▶ _REQUIRED WORK_
(1) In the text about the Russian military officer, rewrite everything from "Arkady Viktorovich Bakhin" down to "Armed Forces (1995–1997).", swapping "Kaunas" for "Kovno".
(2) According to the biography of Arkady Bakhin, in what year did he become commander of the 41st Army?
(3) Carry on the biography of Arkady Bakhin from its last sentence.

Start of DOCUMENT EXCERPT

Russian military officer (born 1956)

Arkady Viktorovich Bakhin (Аркадий Викторович Бахин) is a retired military officer of the Russian Federation with the rank of General of the Army.

==Biography==
Bakhin was born 8 May 1956 in Kaunas, Lithuanian SSR. He graduated from the Moscow Higher Command School named after the Supreme Soviet of the RSFSR (1973–1977), Frunze Academy (1984–1987), Military Academy of the General Staff of Armed Forces (1995–1997).

He served as a platoon leader, company, battalion chief of staff of the Southern group of troops and the Kiev Military District (1977–1984), commander of the infantry battalion, regiment chief of staff, commander of the school rifle regiment (1987–1992), and commander of the infantry regiment in the 85th Motor Rifle Division, a brigade commander in the Siberian Military District (1992–1995), commander of the 102nd Military Base in Gyumri, Armenia, the commander of the 42nd Motor Rifle Division in the North Caucasus Military District (1997–2000), Chief of Staff of the Group of Russian Troops in Transcaucasia (2000–2002), Deputy Commander of the North Caucasus Military District (2002–2004), commander of the 41st Army (2004–01.2006), Deputy Commander of the Siberian Military District (01.2006–09.07.2007), serving as Makarov's deputy, Chief of Staff of the Siberian military district (09.07.2007–03.12.2008), commander of the Volga-Urals Military District (03.12 .2008–09.07.2010).

End of DOCUMENT EXCERPT
Start of DATA EXCERPT

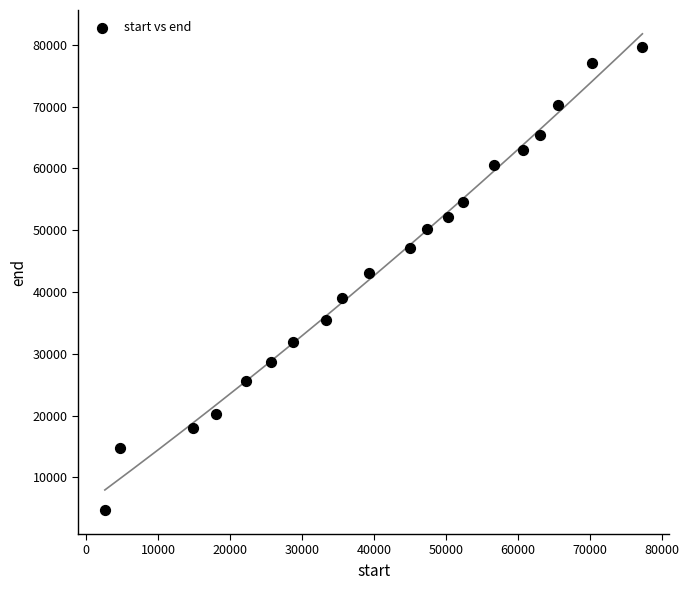

What is the range of X values (max minus min)?

74690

End of DATA EXCERPT

▶ _ANSWERS PER TASK_
(1)
Arkady Viktorovich Bakhin (Аркадий Викторович Бахин) is a retired military officer of the Russian Federation with the rank of General of the Army.

==Biography==
Bakhin was born 8 May 1956 in Kovno, Lithuanian SSR. He graduated from the Moscow Higher Command School named after the Supreme Soviet of the RSFSR (1973–1977), Frunze Academy (1984–1987), Military Academy of the General Staff of Armed Forces (1995–1997).

(2) 2004

(3)
On 9 July 2010 by order of the Minister of Defence, Bakhin was named to the position of interim commander of the Western Military District.

He was promoted to Colonel-General in 2010.

He was awarded the Order of Merit for the Fatherland IV degree of Military Merit, Courage, medals.

On 17 November 2015, General Bakhin was dismissed from his post and retired from military service by President Vladimir Putin. No explanation for his removal was given.

He has since served as a senior director at the state corporation Rosatom, where he oversees the production of all conventional (non-nuclear) weapons.

=== Sanctions ===
He was sanctioned by the UK government in 2015 in relation to the Russo-Ukrainian War.

==Honours and awards==

===Soviet Union===
- Jubilee Medal "60 Years of the Armed Forces of the USSR"
- Jubilee Medal "70 Years of the Armed Forces of the USSR"
- Medal "For Impeccable Service" 2nd and 3rd classes

===Russian Federation===
- Order of Courage
- Order of Military Merit
- Medal "For Military Valour" 1st class (Min Def)
- Medal "200 Years of the Ministry of Defence" (Min Def)
- Two Medals "For Strengthening Military Cooperation" (Min Def)
- Medal "For Strengthening Military Cooperation" (FSB)
- Medal "For Strengthening Military Cooperation" (MVD)
- Medal "For Distinguished Military Service" 1st class (Min Def)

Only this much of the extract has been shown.